Nationwide, more than 2 million people have some form of age-related macular degeneration (AMD), according to the National Eye Institute. And a new study conducted, in part, by the University of Pittsburgh sheds more light on the disease.
“Age-related macular degeneration is the leading cause of vision loss among the elderly, with a prevalence estimated at 5 percent for those above 75 years of age,” said Daniel Weeks, human genetics and biostatistics professor at Pitt.
The study revealed 13 new genetic regions, or locations on a chromosome, associated with the disease, bringing the known total to 34, according to Weeks.
He said although they may not individually influence risk that much, it is important to know which genes are associated with the disorder.
“That leads to hope that we might be able to discover new therapies that are more effective than currently existing preventative therapies,” he said.
One known risk factor of AMD is smoking, but there is still a lot about the disease that is unknown, according to Weeks.
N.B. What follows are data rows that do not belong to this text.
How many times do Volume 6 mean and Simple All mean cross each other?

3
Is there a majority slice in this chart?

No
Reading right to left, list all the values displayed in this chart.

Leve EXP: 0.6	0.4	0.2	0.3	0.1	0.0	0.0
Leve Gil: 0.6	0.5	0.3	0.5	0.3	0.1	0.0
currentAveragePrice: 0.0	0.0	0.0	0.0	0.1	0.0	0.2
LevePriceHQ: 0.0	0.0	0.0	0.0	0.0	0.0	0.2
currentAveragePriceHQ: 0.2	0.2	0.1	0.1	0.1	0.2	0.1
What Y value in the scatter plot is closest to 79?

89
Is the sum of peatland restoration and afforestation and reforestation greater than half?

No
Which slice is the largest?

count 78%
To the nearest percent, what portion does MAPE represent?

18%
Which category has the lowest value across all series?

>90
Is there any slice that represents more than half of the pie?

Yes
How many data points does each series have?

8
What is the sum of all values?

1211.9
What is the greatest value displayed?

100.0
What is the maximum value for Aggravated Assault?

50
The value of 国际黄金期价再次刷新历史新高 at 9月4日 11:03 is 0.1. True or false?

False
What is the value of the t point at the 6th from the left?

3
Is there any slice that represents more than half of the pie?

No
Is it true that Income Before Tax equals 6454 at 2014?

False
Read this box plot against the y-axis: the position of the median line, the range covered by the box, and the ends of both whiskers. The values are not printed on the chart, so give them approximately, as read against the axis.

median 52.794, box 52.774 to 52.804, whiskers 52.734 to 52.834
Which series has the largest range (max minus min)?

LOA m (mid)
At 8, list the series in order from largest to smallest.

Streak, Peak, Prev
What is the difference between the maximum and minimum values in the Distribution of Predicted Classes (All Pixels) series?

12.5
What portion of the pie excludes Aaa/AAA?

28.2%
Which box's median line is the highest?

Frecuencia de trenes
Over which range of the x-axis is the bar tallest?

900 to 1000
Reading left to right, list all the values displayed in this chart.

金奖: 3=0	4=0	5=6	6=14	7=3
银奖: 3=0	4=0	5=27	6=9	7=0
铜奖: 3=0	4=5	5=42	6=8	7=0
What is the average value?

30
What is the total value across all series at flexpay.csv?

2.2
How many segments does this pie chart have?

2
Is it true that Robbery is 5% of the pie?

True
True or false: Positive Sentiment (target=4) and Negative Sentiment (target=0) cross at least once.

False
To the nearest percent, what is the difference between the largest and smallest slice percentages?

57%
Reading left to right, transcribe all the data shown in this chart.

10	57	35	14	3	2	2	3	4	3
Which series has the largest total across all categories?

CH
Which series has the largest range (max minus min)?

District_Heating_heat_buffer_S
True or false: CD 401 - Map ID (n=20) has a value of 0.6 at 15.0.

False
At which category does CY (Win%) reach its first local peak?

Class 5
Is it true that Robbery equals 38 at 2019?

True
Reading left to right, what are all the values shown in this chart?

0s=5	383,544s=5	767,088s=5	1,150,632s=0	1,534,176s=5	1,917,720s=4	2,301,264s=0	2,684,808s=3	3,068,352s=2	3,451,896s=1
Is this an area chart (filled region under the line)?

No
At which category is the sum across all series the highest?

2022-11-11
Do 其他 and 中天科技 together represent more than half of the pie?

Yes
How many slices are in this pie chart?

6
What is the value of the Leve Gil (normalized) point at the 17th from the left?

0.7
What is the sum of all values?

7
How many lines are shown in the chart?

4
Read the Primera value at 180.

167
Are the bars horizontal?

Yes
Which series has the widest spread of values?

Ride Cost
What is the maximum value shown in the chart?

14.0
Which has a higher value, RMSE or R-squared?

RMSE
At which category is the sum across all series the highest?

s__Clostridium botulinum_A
“For example, advanced AMD is much more common in Caucasians than in African-Americans,” he said. “And right now, we don’t understand the reasons for this. And we actually have some other research projects that are trying to look into this as we speak.”
He said although the ultimate goal is to find a cure, even delaying the onset for a few years would be an important step.
“You could actually help people have a high quality of life for more years, just slowing the age of onset,” he said.
The next step in the research is to characterize each of the genetic risk factors to try to understand how they work together, to gain even more insight into how the disease develops, Weeks said.